- Exercise
In the news article about Senator Kerry's visit to Jerusalem, which two sites did the government add to a list of heritage sites?

- Excerpted text

-*-

Senator Kerry: Israel won't go alone on Iran - U.S is on same page


US Senate Foreign Relations Committee Chairman John Kerry visiting Jerusalem today said the United States and Israel were “on the same page” regarding Iran’s nuclear program and called on the international community to take a tough stance against Iran's nuclear program and impose effective sanctions.

Prime Minister Benjamin Netanyahu and Senator Kerry met this morning to discuss the main issues on the agenda, including the Iranian nuclear threat and ways to resume the negotiations between Israel and the Palestinian Authority.

Speaking to reporters concerning the various options on the table the Senator said "I think that the prime minister is fully aware through his conversations with the administration as well as through his own comments to not be rash or not jump the gun and to give the other opportunities a chance"

On whether or not Israel would make a preemptive strike on Iran’s nuclear facilities Senator Kerry said he believed “Netanyahu understood what the U.S. was trying to achieve with diplomacy.”

The Senator also met with opposition leader Tzipi Livni who warned of the situation that has unfolded since the government added to a list of heritage sites the Cave of Patriarchs and Rachel's Tomb saying “The diplomatic conflict between Israel and the Palestinians is about to turn into a religious one that will be impossible to solve,” adding "I call upon the Palestinian leadership to stop the deterioration in the situation before it is too late.”

Vice President Joe Biden is expected to make a trip to Israel shortly to continue with discussions on the Iranian situation.

-*-

- Source material

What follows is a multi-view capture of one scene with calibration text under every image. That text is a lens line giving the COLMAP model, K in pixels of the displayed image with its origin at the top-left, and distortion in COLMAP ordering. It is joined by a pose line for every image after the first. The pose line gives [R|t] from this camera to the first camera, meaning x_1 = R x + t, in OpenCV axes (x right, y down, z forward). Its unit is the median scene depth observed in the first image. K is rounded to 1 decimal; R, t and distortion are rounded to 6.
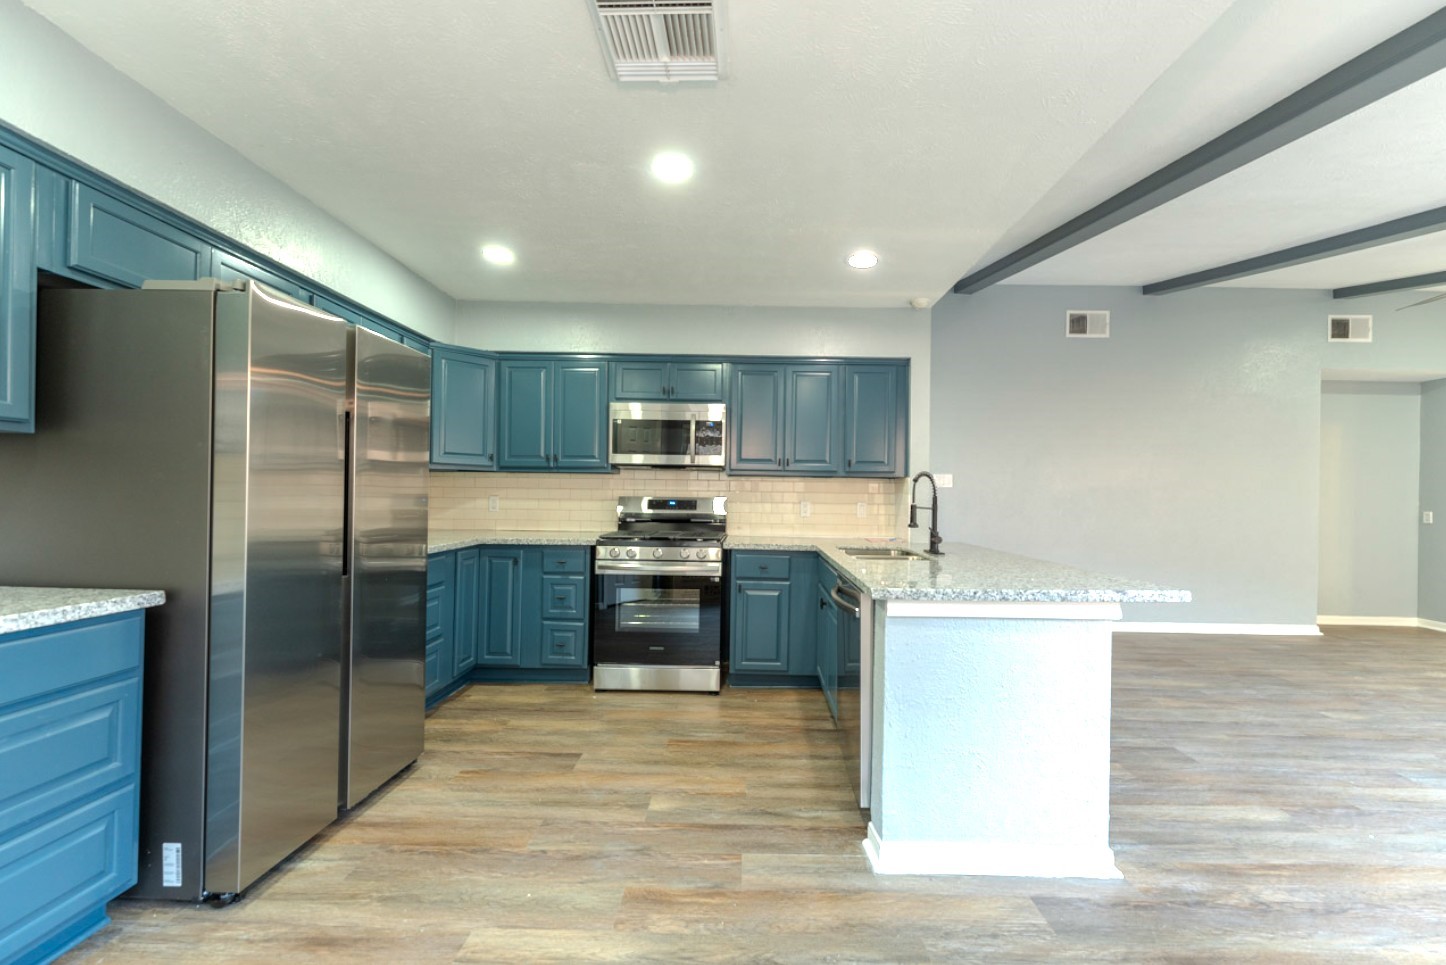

-*-

- Response
The Cave of Patriarchs and Rachel's Tomb.